Mais tu sais quoi, maintenant je n’ai plus besoin de me faire pousser dans le dos. À force de petites poussées et de petits défis, j’ai pris mon aise pis mon erre d’aller. J’ai plus besoin qu’on me dise que je suis belle, que je suis bonne, que je suis capable. Je me sens prête à poursuivre mon chemin toute seule, comme une grande fille.
Au petit matin, je me suis réveillée assez tôt pour voir le soleil se lever, le tout étendue dans ma tente qui m’a semblé être un peu moins grande que la veille. Il parait que le bonheur n’est vrai que s’il est partagé. C’est sans doute vrai dans le quotidien, dans la vie en général, dans cette société qui a été conçue pour vivre à deux pis faire des enfants.
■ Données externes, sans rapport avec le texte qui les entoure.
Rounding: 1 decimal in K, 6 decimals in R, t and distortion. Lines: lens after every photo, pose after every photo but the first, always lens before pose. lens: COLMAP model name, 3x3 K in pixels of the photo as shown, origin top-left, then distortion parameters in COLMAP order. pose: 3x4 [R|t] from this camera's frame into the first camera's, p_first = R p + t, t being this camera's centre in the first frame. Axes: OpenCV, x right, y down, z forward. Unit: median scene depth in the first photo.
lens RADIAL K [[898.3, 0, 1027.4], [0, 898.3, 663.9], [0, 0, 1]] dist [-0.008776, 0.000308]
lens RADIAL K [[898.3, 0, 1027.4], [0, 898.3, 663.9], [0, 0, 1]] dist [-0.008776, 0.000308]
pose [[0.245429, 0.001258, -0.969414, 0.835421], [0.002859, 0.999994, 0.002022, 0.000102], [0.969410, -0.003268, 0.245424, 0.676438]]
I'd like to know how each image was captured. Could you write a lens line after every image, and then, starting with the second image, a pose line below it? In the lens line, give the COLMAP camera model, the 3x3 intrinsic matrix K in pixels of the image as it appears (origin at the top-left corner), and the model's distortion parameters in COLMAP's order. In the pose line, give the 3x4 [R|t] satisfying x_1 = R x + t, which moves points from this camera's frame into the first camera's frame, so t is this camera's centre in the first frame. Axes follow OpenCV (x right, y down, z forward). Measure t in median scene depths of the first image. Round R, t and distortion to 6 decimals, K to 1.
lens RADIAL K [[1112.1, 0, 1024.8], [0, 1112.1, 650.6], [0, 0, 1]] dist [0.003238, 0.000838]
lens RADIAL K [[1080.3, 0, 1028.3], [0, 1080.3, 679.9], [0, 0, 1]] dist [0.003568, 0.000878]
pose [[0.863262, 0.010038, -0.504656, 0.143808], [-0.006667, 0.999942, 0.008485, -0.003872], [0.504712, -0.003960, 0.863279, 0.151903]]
Mais la solitude est parfois nécessaire et étonnamment elle peut mener à des moments magiques. Parce que le bonheur vient de soi anyway.
Après avoir paqueté mes petits un peu maladroitement, je suis allée faire du kayak de mer pour la première fois. Sur place, j’ai réalisé que c’était des maudits kayaks tandems. Entourée de petits couples, j’ai remarqué avec soulagement un groupe de trois filles enjouées. On a passé le reste de la journée à regarder les baleines sur les rochers, car on n’en avait pas eu assez. Pendant quelques heures, j’ai même arrêté de me dire que t’aurais aimé ça être là, j’ai préféré garder toute la joie du moment pour moi.
J’ai poursuivi ma route pour un petit souper en tête-à-tête avec moi-même à 16 h dans le café que j’avais spotté la veille à Tadoussac. Le Café Bohème, celui avec les parasols turquoise. Bin oui, je me suis laissée séduire par le nom pis le turquoise. Pis oui j’ai soupé à 16 h parce que c’était à ce moment‑là que j’avais faim.
Encore une fois, les couples, les familles et les meilleures amies peuplaient le resto. J’avoue que je me suis sentie lonely un peu, mais mon Dieu, c’était la meilleure pizza au fromage, garnie de pommes et de pacanes que j’ai mangée de ma vie. J’ai savouré chaque bouchée en silence, en appréciant le fait que je n’avais pas besoin de chercher quoi dire, pis que je n’avais pas à me demander si l’autre personne était satisfaite de mon choix de resto.
Le soir venu, l’Auberge de jeunesse La Malbaie m’attendait. J’ai piqué quelques jasettes avec des gens bien sympathiques avant de dormir comme un bébé sous l’effet de la Pit Caribou de Percé, juste parce que j’étais un brin nostalgique.
À mon réveil, les trapèzes douloureux par le kayak, je suis partie vers l’arrière-pays pour faire une randonnée au majestueux sentier de l’Acropole des draveurs. Je l’avais déjà fait, mais pas toute seule. Un beau challenge physique et mental que j’ai fait en portant tout le poids de mon sac à dos et en avançant à mon rythme avec seulement ma petite voix pour m’encourager.
Pis finalement, je vous ai écrit quelques lignes du bar de l’Auberge, car ce soir-là y’avait juste des couples ou des groupes d’amis trop tissés serrés autour, pis une fille qui racontait comment son fuckboy est un salaud à sa chum qui hochait de la tête en faisant semblant de l’écouter. Pis je me disais, que j’étais contente de ne pas avoir de gars contre qui pester et qu’en écrivant pour les crépus, je ne me sentais pas seule du tout.
Sur le chemin du retour, j’ai ressorti mes vieux cd du cégep que j’ai écouté sur repeat en me cassant la voix et en m’arrêtant à chaque fois que je trouvais le paysage assez beau pour être exploré.
Au terme de ma petite épopée, je sais qu’il est maintenant fini le temps où j’hésitais à faire ce qui me plaisait parce que je n’étais pas accompagnée. Et que maintenant que j’ai goûté au bonheur d’être seule, plus jamais je ne vais m’alourdir d’une relation qui ne me satisfait pas autant que d’être libre.